== TEXTO SELECCIONADO ==
Durante un encuentro con la prensa, Erika Buenfil explicó que por ahora prefiere dejar que las cosas fluyan, mientras celebra la buena relación que su hijo ha construido con su familia paterna. Además, dejó claro que no existe un plan para reunirse con el empresario y que siempre ha preferido que las situaciones se acomoden con el paso del tiempo.
“Ese sería el siguiente capítulo. Cuando suceda, se enterarán”, dijo la actriz, quien también contó que se siente feliz por el momento que vive su hijo, quien en los últimos meses ha fortalecido el vínculo con su papá e incluso con sus medias hermanas, Isabella y Victoria, con quienes ha compartido fotos de sus convivencias familiares.
Cabe recordar que Erika y Ernesto, hijo del expresidente de México, Ernesto Zedillo, mantuvieron una relación a principios de la década de los 2000. De esa relación nació Nicolás, a quien la actriz crió principalmente como madre soltera, hasta que con el paso de los años retomó el contacto con su padre y comenzó a convivir con su familia paterna sin que Erika se opusiera a dicho acercamiento, ya que considera importante que su hijo construya la relación que desee con su padre.

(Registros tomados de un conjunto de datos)
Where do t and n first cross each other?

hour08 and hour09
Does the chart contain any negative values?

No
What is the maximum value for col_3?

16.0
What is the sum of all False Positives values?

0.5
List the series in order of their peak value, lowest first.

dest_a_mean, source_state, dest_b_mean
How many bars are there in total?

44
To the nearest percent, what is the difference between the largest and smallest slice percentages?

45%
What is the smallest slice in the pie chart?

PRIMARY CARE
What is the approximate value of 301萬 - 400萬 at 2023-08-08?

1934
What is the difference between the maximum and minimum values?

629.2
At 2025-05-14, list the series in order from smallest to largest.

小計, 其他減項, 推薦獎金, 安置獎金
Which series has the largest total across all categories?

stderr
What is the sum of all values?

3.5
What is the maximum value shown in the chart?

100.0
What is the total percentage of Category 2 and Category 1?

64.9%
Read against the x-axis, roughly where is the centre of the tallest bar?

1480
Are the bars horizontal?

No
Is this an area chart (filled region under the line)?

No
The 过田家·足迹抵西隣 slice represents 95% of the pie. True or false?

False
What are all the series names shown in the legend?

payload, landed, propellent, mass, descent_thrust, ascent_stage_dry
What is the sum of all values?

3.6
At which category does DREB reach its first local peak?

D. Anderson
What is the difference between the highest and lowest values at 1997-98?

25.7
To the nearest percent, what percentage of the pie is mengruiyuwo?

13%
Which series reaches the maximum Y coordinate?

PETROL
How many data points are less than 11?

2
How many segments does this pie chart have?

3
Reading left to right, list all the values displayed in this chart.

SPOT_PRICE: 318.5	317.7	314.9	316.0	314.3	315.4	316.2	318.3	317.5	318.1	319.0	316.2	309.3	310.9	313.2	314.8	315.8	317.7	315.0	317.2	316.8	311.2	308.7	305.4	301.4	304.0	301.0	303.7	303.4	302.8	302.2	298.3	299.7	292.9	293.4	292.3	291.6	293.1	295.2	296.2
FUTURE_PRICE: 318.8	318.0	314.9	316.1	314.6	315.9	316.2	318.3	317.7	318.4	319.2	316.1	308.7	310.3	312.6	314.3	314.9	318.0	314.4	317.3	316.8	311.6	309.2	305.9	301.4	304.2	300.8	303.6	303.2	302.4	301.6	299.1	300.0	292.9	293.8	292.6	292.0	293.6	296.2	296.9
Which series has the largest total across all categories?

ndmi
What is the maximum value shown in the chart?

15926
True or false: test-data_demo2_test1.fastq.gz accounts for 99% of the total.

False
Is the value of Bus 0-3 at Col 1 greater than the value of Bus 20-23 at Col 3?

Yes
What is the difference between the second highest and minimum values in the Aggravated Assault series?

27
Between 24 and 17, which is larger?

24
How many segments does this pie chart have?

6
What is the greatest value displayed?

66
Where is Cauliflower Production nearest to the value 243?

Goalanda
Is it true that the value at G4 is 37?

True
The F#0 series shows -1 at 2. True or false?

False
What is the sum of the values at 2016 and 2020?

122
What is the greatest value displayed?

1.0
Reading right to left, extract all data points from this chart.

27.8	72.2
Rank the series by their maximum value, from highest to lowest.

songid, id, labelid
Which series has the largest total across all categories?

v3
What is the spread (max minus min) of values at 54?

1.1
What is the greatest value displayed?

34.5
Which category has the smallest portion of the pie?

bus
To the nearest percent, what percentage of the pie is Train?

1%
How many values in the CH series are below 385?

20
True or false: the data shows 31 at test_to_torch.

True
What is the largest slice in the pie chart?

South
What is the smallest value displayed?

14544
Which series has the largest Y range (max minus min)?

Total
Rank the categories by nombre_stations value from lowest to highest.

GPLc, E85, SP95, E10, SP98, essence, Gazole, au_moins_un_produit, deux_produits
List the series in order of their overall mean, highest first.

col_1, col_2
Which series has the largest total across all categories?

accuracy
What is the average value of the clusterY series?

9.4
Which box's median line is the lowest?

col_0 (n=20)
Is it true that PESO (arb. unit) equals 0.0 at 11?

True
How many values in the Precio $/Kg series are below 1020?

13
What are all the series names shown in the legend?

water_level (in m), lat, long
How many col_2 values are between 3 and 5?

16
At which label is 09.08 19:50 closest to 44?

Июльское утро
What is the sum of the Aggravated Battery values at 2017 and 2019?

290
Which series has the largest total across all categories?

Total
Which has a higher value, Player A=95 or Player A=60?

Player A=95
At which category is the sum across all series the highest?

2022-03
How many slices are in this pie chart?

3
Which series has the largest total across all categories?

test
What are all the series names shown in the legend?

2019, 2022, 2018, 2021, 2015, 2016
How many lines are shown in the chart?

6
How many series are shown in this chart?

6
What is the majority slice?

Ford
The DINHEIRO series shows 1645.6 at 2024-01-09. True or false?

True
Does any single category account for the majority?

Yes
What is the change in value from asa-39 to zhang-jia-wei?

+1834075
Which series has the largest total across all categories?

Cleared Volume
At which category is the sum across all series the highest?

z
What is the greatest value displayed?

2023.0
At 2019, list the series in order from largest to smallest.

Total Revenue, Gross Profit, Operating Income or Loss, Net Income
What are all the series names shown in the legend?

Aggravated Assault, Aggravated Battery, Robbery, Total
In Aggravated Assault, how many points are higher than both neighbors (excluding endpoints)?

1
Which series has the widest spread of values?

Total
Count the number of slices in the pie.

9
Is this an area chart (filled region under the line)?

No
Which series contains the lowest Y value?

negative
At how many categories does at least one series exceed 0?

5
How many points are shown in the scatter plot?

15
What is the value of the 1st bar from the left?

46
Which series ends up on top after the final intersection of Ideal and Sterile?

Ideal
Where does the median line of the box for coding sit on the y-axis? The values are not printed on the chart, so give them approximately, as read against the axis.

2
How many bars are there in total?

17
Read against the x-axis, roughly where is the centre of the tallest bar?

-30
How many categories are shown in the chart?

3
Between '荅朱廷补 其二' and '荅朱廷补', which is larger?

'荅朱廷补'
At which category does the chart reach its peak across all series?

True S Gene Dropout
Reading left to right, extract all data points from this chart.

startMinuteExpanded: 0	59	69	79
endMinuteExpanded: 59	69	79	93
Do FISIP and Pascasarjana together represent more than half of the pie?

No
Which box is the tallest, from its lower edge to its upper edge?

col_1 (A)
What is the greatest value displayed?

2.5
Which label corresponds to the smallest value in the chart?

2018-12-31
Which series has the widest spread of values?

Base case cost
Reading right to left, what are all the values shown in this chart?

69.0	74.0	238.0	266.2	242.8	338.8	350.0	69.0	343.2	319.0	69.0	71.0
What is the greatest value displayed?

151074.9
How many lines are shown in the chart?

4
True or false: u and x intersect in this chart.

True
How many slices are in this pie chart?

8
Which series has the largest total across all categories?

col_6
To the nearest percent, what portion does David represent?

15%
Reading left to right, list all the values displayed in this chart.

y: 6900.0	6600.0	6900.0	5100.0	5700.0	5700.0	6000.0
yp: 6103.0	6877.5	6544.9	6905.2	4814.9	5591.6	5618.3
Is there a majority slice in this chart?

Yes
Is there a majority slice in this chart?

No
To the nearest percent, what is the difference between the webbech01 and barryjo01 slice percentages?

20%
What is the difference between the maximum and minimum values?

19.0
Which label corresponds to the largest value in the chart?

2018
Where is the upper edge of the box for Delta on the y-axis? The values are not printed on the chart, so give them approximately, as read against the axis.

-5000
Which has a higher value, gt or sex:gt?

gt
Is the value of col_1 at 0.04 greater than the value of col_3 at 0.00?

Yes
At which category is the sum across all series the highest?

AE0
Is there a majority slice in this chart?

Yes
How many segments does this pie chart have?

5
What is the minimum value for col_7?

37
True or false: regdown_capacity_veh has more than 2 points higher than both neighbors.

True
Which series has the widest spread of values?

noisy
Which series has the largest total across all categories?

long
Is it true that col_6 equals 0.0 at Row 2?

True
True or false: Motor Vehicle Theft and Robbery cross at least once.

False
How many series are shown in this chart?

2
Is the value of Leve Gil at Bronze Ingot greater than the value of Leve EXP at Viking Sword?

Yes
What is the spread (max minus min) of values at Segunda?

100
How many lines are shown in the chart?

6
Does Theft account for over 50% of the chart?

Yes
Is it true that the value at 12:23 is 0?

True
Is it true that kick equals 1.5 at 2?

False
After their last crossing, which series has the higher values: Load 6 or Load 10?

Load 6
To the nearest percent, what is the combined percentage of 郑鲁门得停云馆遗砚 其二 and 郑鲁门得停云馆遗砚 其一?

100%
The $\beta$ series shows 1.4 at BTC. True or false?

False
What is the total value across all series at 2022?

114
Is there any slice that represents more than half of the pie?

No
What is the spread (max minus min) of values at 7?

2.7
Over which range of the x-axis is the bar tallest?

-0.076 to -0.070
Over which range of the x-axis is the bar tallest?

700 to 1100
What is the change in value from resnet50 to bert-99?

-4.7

== EJERCICIO A ==
Según el texto sobre Erika Buenfil, ¿cómo se llaman las medias hermanas de su hijo?
== EJERCICIO B ==
Prosigue el texto sobre Erika Buenfil a partir de su última oración.

== RESPUESTA ESCRITA A ==
Isabella y Victoria.

== RESPUESTA ESCRITA B ==
Nicolás conoció por primera vez a su papá, cuando tenía 14 años, apenas unos días después de cumplir años el 13 de febrero. Tuvo que pasar parte de su vida hasta que ambos se conocieron en persona.
Según ha contado Erika, fue Ernesto quien buscó a Nicolás por teléfono y le expresó su deseo de conocerlo. La actriz decidió respetar la decisión de su hijo y permitió que el primer encuentro ocurriera sin su presencia.